With Republicans now in control of the House of Representatives, outright repeal is a non-starter. Wittes, who has pushed some of his ideas on Capitol Hill in the past, proposes a deal. Obama should “embrace” Guantanamo and keep it open not only for the current prisoners but also for all future counterterrorism detainees captured abroad. In return, Wittes suggested, Obama should ask Congress to ratify military detention with the review procedures established for Guantanamo prisoners and to lift the restrictions he reluctantly signed into law.
As Wittes wanly concedes, “I do not know if there is a partner in Congress for this deal.”
Like Wittes, Goldsmith sees Obama’s pledge as unredeemable. “Guantanamo is not going to be closed,” he said in a keynote speech at a program at American University’s Washington College of Law on Feb. 18. “It’s not going to happen.”
Goldsmith also echoes Wittes’ point that the Guantanamo of today is not the law-free zone created by the Bush administration. Guantanamo prisoners can challenge their detention via habeas corpus in federal court thanks not to the president or Congress but to the Supreme Court. Obama has established administrative review procedures for prisoners who may still be held even after losing habeas corpus cases. In Goldsmith’s view, these are “unprecedented” protections for people held in military detention.
For Goldsmith, military detention at Guantanamo on these terms is the least bad of the actual alternatives for suspected terrorists. Civilian trials are ruled out, military commissions problematic, and transfer to other countries increasingly difficult. He worries most that in the absence of a clear detention policy, military and intelligence personnel may simply conclude that the best option on an undefined battlefield is to kill, not capture. That course, he says, is “not good for human rights, not good for intelligence collection, and not good for national security.”
The supposed dilemma seen by Goldsmith and Wittes is not, however, an inevitable aspect of the war on terror. The 48 Guantanamo detainees who have been deemed too dangerous to release but “not feasible for prosecution” are thought to be in that category mostly because of torture-tainted evidence inadmissible in civilian or military tribunals. With interrogation policies cleaned up as the Obama administration claims future detainees ought to be amenable to trial in one or the other forum.
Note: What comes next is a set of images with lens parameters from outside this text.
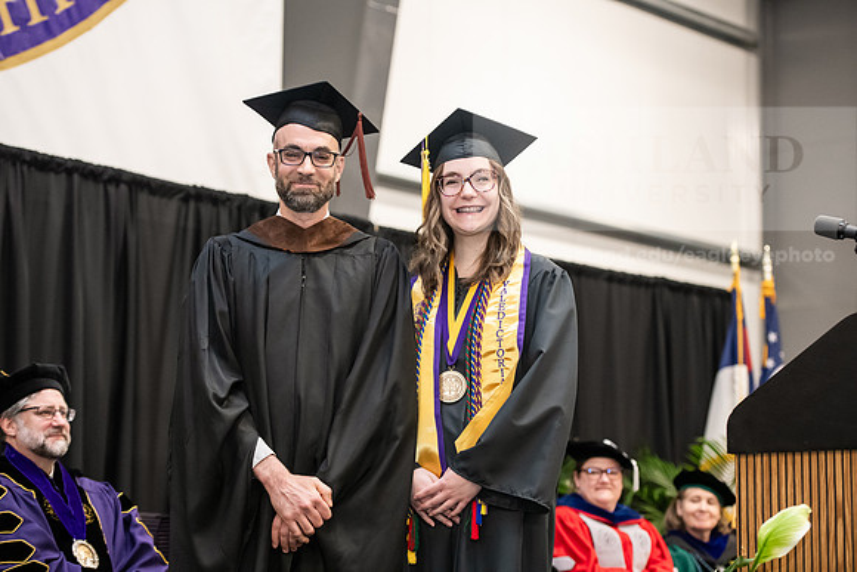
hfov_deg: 23.6
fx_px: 2048
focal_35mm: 86
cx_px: 428
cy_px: 286
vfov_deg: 15.9
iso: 3200
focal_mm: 86
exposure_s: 1/200
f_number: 3.5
Instead of real trials, Goldsmith and Wittes acquiesce in a system of detention for the duration of the no-end-in-sight war on terror with limited review first through habeas corpus and then by an administrative board. Whatever changes may have been instituted at Guantanamo, this is not a system that the United States can convincingly sell to a skeptical world as fair and just.
Postscript: In a respectful and thoughtful reply, Ben Wittes says that I underestimate the number of Guantanamo detainees who will never be tried and that I erred in attributing the impossibility of prosecution primarily to torture-tainted evidence. Under deadline haste, I did fail to check the Guantanamo Detainee Task Force Report’s explanation of the difficulties of prosecution, which primarily include evidence-gathering and charge-bringing problems. In my blog, I suggested torture-tainting will fade as a problem; Ben says those other issues will persist. I would hope that military and intelligence agents will do better in those regards in the future and thus that those problems too will recede. As to Ben’s other points, I will simply say that I could not hope for a better, wiser correspondent with whom to agree to disagree.